Entre os pintores que figuram na sua lista de amigos, tais como Celso Barbosa, Raul Vicente ou Costa Marques, destaca-se Bernardii, nome artístico de Bernardo Lemes de Andrade, que considera ser «um dos grandes pintores a nível mundial». Um dia, Frade Correia fica deslumbrado com a textura de um quadro há muito pendurado numa das divisões do lar, desconhecendo por completo o pintor expressionista, natural do estado de Minas Gerais, que uns anos antes dera vida àquela tela. «Quando lhe passei a mão por cima, disse para a minha mulher que tinha de conhecer aquele génio. Três dias depois estava com o Bernardii no Rio de Janeiro». O artista albicastrense acabava de atravessar o Atlântico, movido unicamente pela ânsia de conhecer «a verdadeira alma do pintor» e melhor entender «o espírito dos seus quadros». «A pintura não é só a visão, mas também o sentido do tacto. Um quadro tem de ter um bocado de leitura de Braille para se saber o que o pintor sofreu ou gozou ao fazê-lo», confessa, desvendando a sua paixão pelas formas que alimentam os sentidos. «Ninguém repara na textura e cor das paredes velhas, com a caniça caída e uma plástica tão bonita. Enquanto toda a gente as deita abaixo, eu tiro-lhes fotografias».
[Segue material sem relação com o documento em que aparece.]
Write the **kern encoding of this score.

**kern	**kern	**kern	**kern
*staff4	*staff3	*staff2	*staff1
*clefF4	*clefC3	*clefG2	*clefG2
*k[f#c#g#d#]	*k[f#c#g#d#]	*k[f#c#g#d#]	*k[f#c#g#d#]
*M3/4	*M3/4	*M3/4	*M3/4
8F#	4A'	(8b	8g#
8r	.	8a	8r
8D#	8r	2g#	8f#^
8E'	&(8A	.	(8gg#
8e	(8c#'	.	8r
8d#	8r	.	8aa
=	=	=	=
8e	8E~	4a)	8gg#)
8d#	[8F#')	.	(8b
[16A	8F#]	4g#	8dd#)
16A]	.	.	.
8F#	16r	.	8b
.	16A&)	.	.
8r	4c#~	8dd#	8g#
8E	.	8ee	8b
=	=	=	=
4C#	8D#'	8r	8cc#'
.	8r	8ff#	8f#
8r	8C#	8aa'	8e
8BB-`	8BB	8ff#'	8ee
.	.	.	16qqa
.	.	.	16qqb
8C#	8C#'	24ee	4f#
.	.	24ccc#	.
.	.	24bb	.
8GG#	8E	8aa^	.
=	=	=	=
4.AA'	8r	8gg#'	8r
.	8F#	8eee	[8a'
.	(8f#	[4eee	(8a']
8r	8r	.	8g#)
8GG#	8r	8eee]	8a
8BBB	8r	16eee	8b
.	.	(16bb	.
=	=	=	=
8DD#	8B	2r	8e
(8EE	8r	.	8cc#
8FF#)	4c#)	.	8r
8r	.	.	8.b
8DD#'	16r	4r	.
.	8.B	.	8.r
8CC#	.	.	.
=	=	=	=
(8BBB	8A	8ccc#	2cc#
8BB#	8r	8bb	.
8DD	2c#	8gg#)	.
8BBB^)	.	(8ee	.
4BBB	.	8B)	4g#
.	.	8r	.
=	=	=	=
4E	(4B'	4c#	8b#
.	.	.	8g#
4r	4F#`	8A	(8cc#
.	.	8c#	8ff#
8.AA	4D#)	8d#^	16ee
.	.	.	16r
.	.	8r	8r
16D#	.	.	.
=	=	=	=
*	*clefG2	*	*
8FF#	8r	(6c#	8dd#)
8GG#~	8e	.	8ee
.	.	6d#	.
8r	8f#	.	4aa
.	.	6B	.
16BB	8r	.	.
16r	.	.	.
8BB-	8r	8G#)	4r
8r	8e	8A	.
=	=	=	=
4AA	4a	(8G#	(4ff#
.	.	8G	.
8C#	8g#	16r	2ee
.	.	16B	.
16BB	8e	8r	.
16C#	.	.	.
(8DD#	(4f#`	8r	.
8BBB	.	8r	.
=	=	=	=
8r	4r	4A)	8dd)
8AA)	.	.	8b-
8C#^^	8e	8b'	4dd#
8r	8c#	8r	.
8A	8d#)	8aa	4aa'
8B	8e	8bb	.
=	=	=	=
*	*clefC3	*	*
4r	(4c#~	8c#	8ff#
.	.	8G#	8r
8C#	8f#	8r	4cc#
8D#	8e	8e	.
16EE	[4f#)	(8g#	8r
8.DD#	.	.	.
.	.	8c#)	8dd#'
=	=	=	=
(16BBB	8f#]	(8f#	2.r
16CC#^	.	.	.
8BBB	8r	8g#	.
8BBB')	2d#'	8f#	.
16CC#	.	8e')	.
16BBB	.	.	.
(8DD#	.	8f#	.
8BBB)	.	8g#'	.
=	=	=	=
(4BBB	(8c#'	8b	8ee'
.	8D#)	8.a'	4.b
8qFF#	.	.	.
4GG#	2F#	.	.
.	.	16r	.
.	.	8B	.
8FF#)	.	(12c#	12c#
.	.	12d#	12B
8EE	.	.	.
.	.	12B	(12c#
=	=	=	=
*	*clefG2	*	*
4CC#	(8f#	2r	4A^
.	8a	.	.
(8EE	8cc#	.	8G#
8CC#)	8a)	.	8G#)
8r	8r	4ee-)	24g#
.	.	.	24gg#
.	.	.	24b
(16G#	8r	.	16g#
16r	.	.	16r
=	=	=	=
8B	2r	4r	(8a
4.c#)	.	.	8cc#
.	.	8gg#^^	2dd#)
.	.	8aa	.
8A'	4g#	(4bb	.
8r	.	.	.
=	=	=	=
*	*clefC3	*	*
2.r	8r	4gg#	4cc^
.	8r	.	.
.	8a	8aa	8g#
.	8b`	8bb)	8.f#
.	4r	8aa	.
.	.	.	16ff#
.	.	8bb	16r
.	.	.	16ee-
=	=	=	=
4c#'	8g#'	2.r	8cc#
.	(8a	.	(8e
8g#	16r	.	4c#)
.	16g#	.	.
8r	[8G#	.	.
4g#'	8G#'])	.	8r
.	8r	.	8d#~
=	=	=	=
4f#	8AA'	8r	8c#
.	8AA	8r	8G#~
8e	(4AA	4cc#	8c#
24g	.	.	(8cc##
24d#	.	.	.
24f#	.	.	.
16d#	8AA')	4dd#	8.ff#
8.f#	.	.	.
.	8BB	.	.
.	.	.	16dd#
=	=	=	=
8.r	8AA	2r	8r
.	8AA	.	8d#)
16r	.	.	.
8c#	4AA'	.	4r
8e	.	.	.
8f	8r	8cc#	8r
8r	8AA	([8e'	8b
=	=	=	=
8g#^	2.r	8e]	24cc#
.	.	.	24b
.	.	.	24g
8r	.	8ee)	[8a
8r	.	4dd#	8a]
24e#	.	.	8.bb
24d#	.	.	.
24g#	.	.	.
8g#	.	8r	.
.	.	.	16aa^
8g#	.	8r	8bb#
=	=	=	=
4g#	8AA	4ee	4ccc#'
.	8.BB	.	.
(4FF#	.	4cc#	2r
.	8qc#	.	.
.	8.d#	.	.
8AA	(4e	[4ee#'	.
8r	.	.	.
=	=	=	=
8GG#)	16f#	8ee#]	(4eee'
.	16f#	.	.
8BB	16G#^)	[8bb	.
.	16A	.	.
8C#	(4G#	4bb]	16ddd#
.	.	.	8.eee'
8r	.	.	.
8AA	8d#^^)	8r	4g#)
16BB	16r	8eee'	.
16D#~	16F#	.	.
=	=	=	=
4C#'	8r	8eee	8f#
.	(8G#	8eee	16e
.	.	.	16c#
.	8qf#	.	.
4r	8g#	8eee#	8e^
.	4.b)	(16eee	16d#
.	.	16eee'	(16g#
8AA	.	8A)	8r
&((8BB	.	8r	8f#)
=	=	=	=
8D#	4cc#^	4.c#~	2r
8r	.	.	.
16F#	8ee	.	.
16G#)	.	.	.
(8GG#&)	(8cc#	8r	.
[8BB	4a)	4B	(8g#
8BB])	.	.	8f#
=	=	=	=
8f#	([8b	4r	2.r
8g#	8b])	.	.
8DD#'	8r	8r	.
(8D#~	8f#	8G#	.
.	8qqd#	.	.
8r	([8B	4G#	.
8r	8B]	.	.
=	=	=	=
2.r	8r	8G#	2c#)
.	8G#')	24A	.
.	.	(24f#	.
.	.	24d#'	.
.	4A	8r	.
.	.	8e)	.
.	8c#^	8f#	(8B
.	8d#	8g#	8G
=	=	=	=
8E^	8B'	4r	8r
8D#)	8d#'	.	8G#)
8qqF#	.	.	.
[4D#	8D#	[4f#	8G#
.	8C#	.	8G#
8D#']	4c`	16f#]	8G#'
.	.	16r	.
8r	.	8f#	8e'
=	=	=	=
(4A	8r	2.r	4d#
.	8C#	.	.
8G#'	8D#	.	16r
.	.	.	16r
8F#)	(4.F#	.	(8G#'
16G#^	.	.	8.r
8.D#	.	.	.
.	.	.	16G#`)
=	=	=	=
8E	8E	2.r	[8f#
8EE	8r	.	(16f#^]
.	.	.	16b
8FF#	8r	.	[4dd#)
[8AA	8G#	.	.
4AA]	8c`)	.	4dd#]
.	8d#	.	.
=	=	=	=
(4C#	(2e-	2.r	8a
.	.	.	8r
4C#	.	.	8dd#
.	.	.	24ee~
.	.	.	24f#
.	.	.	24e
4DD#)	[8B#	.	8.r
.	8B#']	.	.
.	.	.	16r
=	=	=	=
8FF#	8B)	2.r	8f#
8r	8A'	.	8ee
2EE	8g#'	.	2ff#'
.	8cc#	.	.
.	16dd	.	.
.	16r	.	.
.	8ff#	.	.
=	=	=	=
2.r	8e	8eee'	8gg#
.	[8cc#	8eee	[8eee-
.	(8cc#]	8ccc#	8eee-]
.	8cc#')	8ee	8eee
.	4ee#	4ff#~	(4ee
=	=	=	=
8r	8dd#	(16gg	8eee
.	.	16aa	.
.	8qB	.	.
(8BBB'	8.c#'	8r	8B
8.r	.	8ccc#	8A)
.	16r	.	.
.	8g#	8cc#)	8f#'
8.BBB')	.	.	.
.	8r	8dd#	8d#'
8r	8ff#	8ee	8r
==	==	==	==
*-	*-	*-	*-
Na oficina que Bernardii promove no espaço ArteAmAis, no Rio de Janeiro, o artista brasileiro experimenta técnicas que aligeirem a pintura. Em Julho do ano passado, em entrevista à carioca Rádio Conexão, este confessou abordar «os subterrâneos da alma», num diálogo com o espectador em que usa a simbologia e a cor para retratar a lógica dos sentidos. No seu entender, a arte «brinca com as nossas sensações, faz-nos pensar», pelo que é obrigação desta «fazer com que as pessoas possam olhá-la e aprender com a intenção do artista a melhorar o mundo». É esse desejo de viver num mundo mais harmonioso e genuíno que leva Frade Correia a olhar com outros olhos para aquele país tropical. «Se pudesse, ia uns tempos para o Brasil. Na Europa só se olha para o umbigo. É em África e na América Latina que está o futuro, a grande riqueza das pessoas».